The two heroes of the book, Matthew Paris and Erasmus Kemp, are both tragically flawed, cousins destined from youth to be at odds with one another. In order to place himself in an exile he feels he deserves, Matthew agrees with Erasmus's father to sign on as surgeon aboard a newly built Kemp slave ship, the Liverpool Merchant. While Matthew endures the horrors of this ill-fated, ultimately mutinous voyage, his cousin in England enjoys the idyllic life of a young English gentleman, falling in love while rehearsing in an amateur production of Shakespeare's ''The Tempest''. Metaphorically, the tempest is fast approaching, and the ruin of the Kemp business sets Erasmus forth on a mission of revenge against the cousin he holds responsible.
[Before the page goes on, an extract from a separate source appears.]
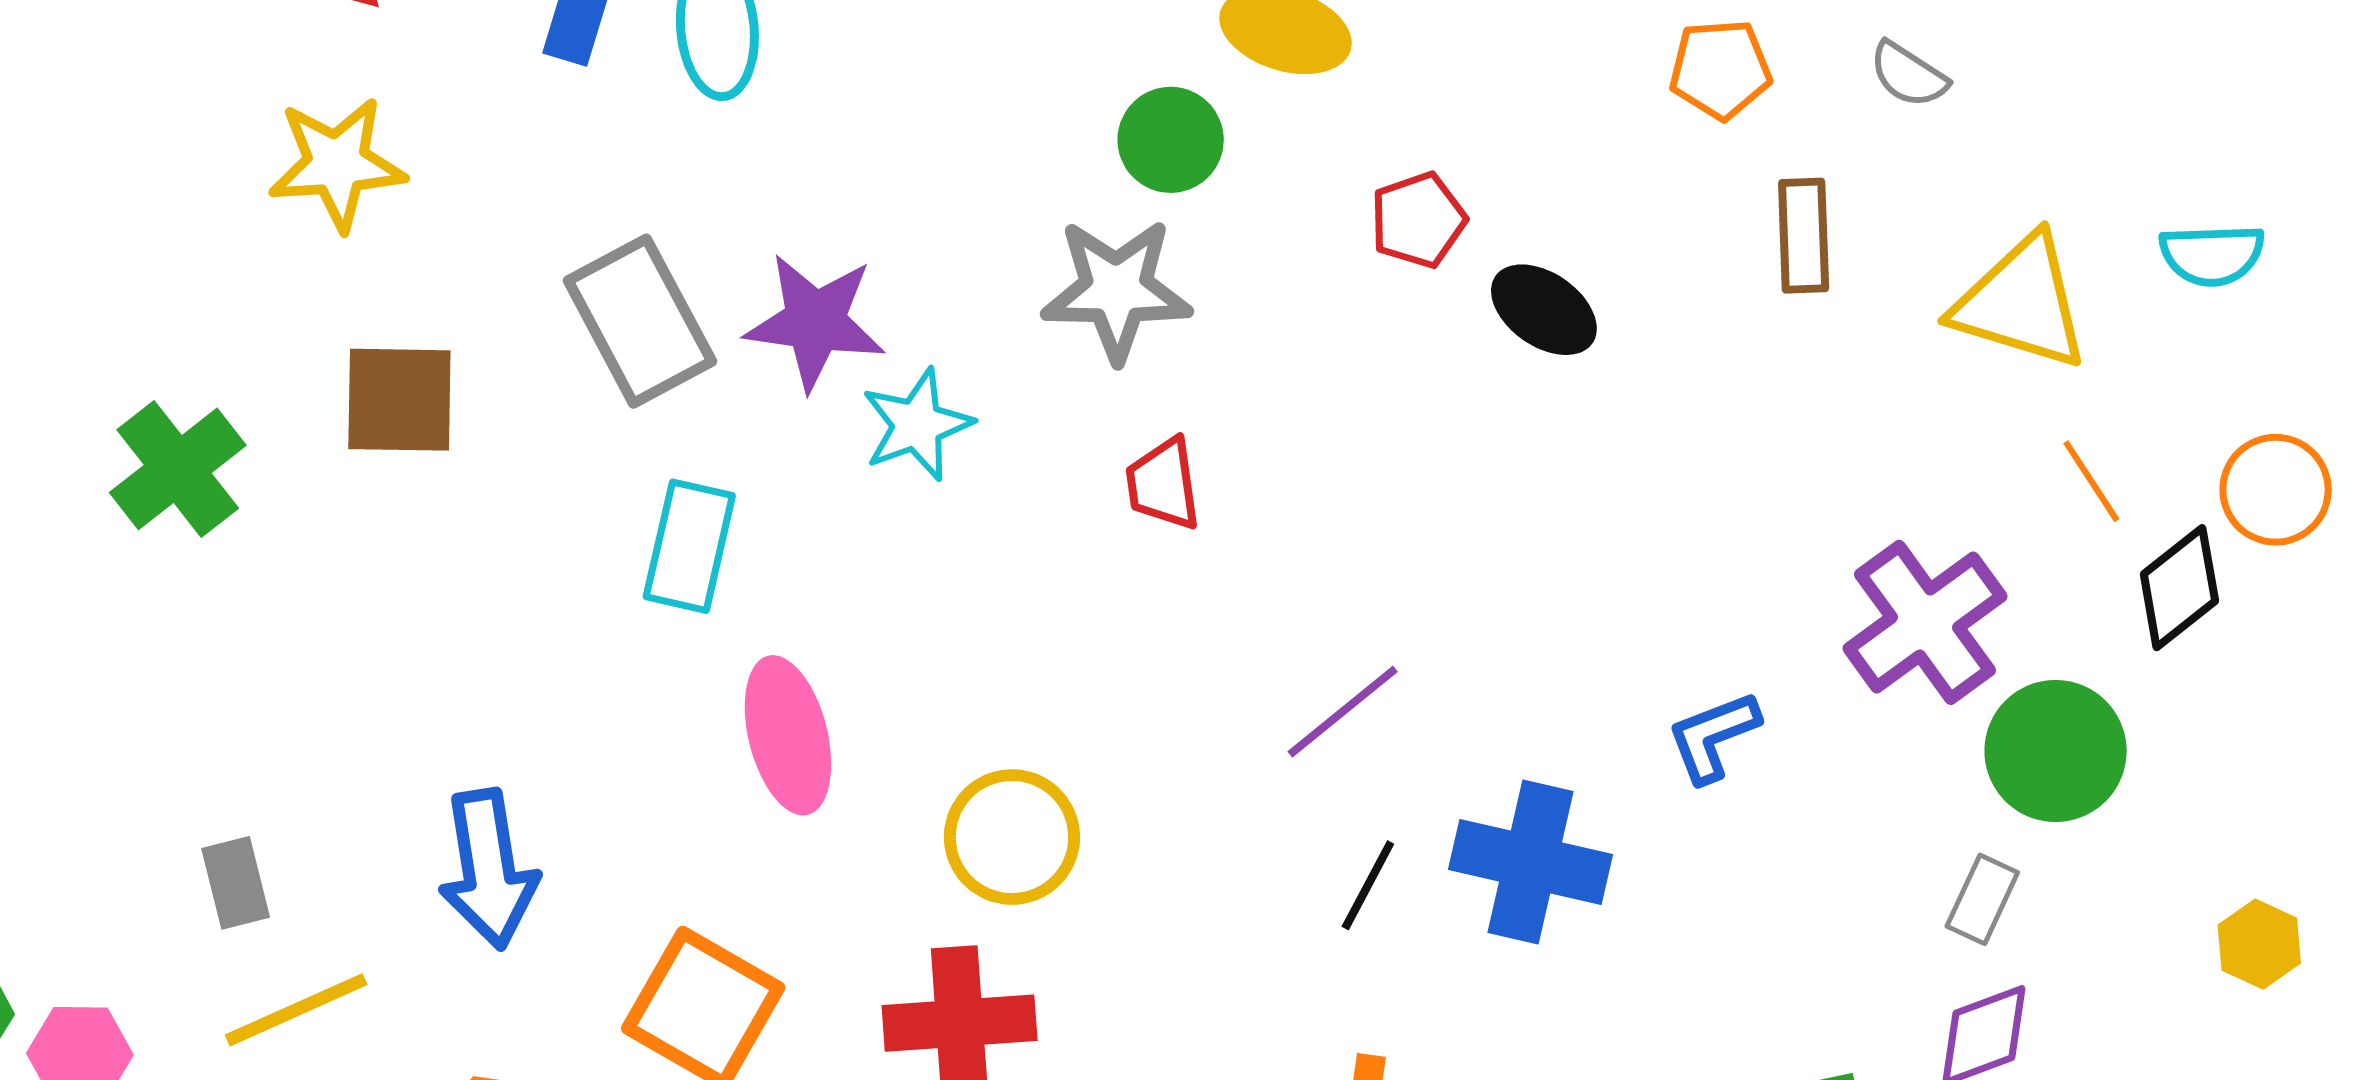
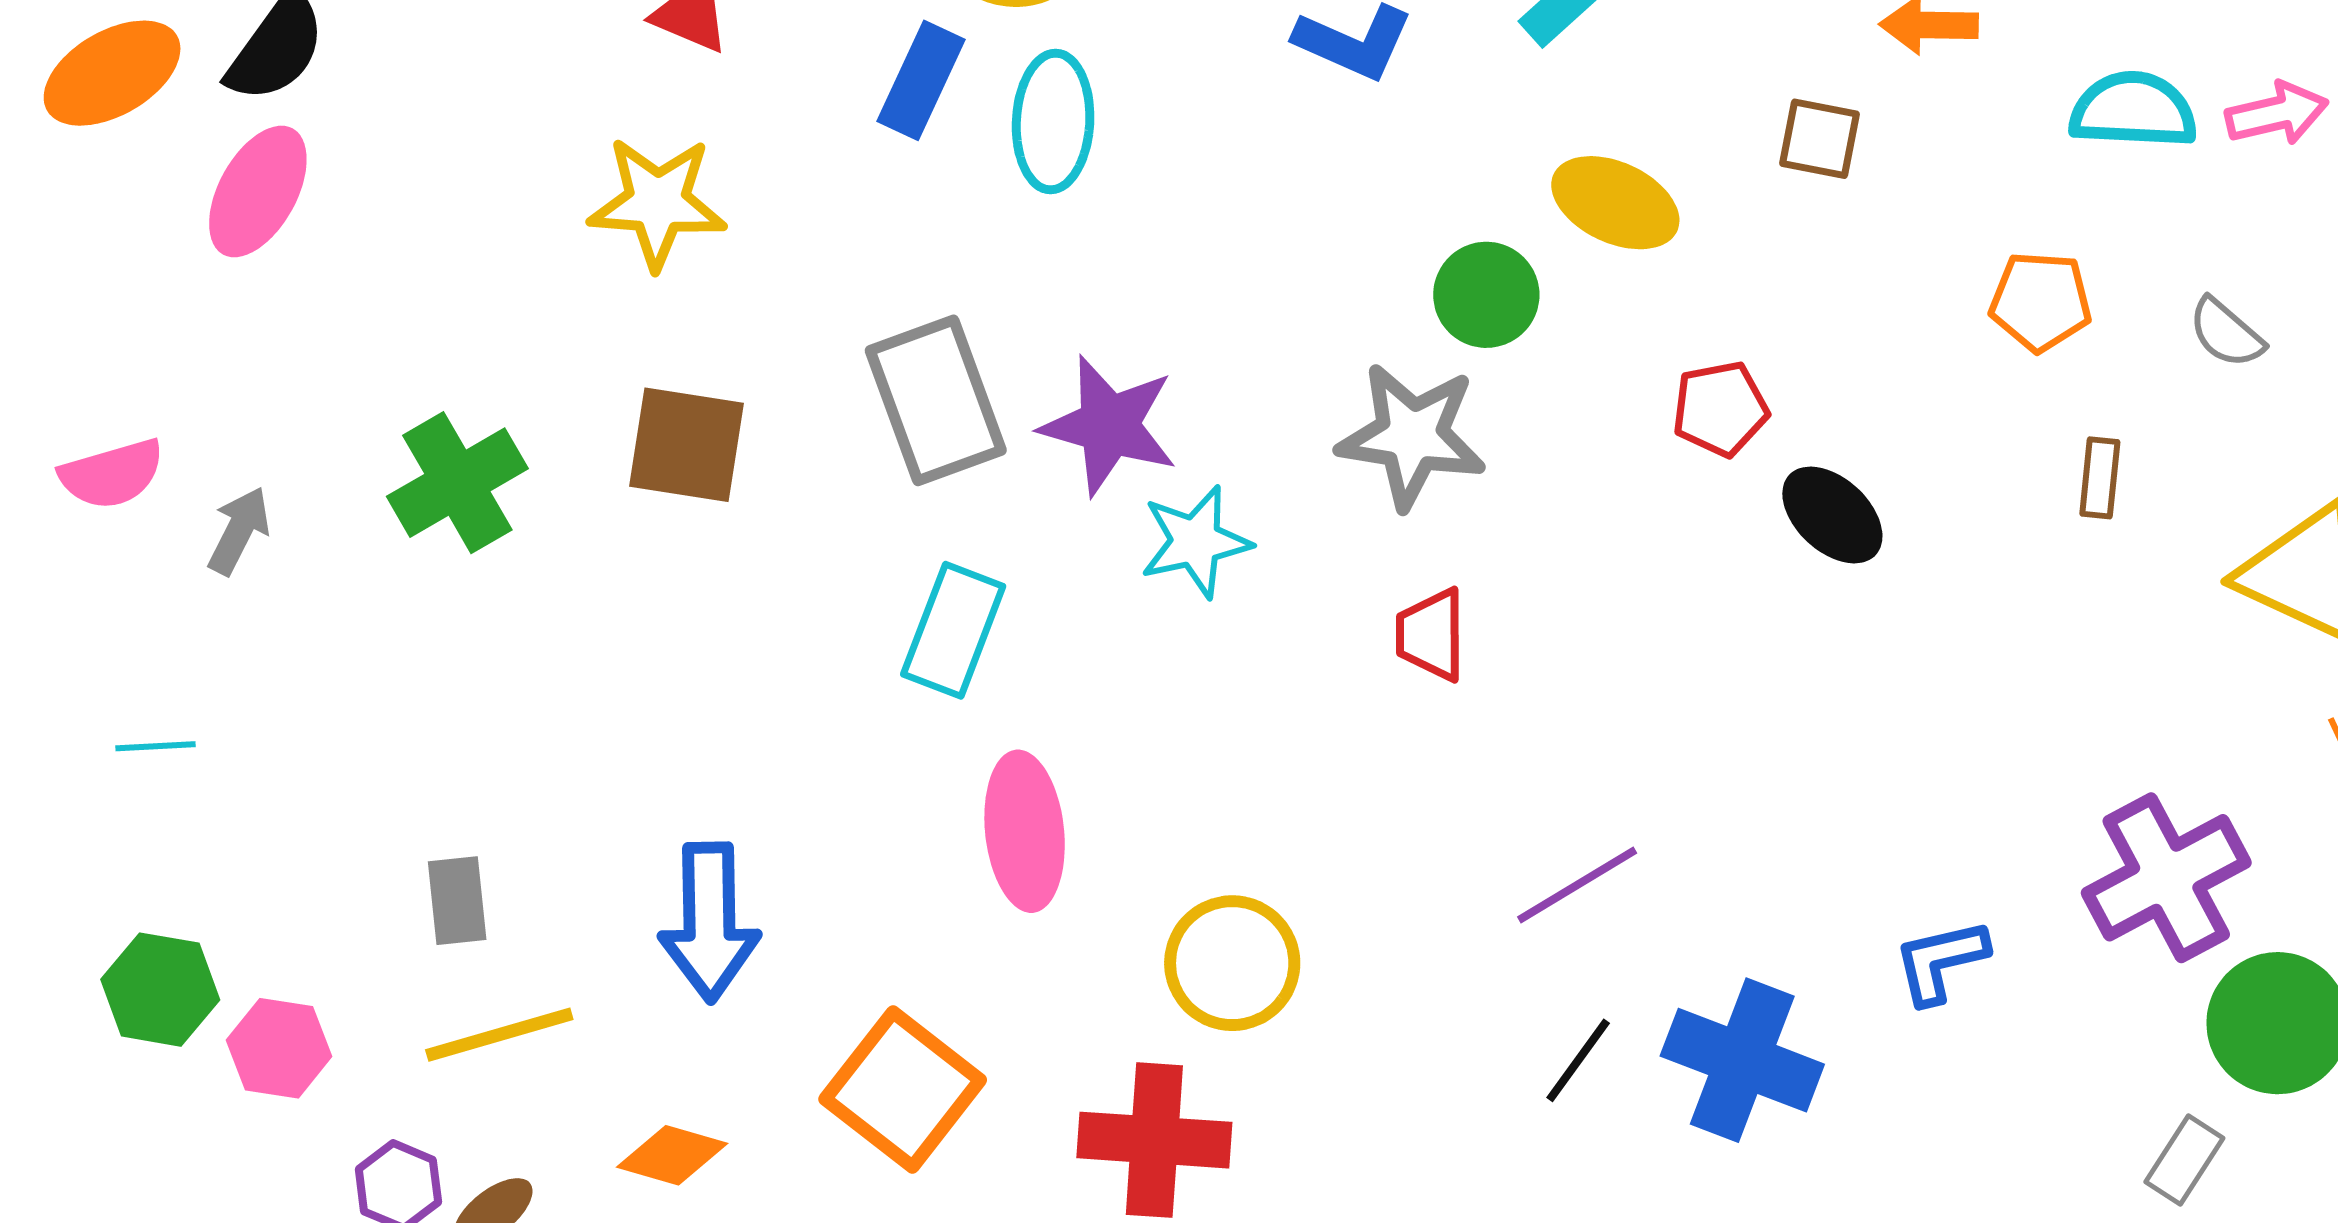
brown rectangle: (1804, 236) -> (2100, 478), size x0.7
This is a novel of scarred idealism and gray morality, immense -- it's 630 pages long -- and teeming with the scents and sounds of the 18th-century and life aboard a sailing ship. Unsworth's imagined world is palpable, at once comprehensive and unique, the depicted cruelty and hardship soul-shattering. His prose is elegant and precise, capturing perfectly, and with a fresh eye, the details that establish mood and character and fix it permanently in the mind. From the first page the reader is gripped by the evocative talent of the writer:


''She carried death for the cotton broker who owned her, or so at least his son believed. For Erasmus Kemp it was always to seem that the ship had killed his father, and the thought poisoned his memories. Grief works its own perversions and betrayals; the shape of what we have lost is as subject to corruption as the mortal body, and Erasmus could never afterwards escape the idea that his father had been scenting his own death that drab afternoon in the timber yard on the banks of the Mersey when, amid colours of mud and saffron, he had lowered himself rather awkwardly down to sniff at the newly cut sections of mast for his ship. Not odours of embalmment, nothing sacramental; the reek of his own death.''


And later, Unsworth describes Hell, not an imagined state of mind, not the Biblical purgatory, but a floating vessel in a calm, blue ocean:


''The sufferings of the negroes, already weakened by their privations and many of them with dysentery, were of the most appalling kind. Their rooms soon became insufferably hot. The confined air grew stifling through lack of oxygen and noxious with the breathing and sweating and excreting of so many bodies so close together. There was little more than two feet of headroom and the boards they lay on were of unplaned plank so that as they rolled helplessly in the hot, suffocating darkness, the rough surface of the wood took the skin from their backs and sides. In lapses of the wind Paris heard calls for help come from them, wild, demented cries. Sometimes he saw steam rise through the gratings.''


This is the writing of a man able to imagine the world he creates in such vivid detail he can place himself in it for purposes of then describing it in words to us -- the feel of the unplaned plank and its wear on the skin, the haunting imagery: ''...he saw steam rise through the gratings.''


Unsworth has written an intensely literary book that challenges our ideas of freedom, the nature of humankind and of suffering, and the evil that might reside in any of us. ''Nothing a man suffers will prevent him from inflicting suffering on others. Indeed, it will teach him the way.'' The novel's stately pace, like the scope of its meditations, accurately evokes an age. Tackling a central perversity of our history -- the keeping of slaves in a land where freedom was held sacrosanct -- Unsworth illuminates not only the barbarism of slavery, but the habits of politics and character that it creates. ''Sacred Hunger'' is an intricate, immense masterwork, disturbing and compelling -- and a damned exciting story, a classic that will take its place, in time, as one of the great novels of our age.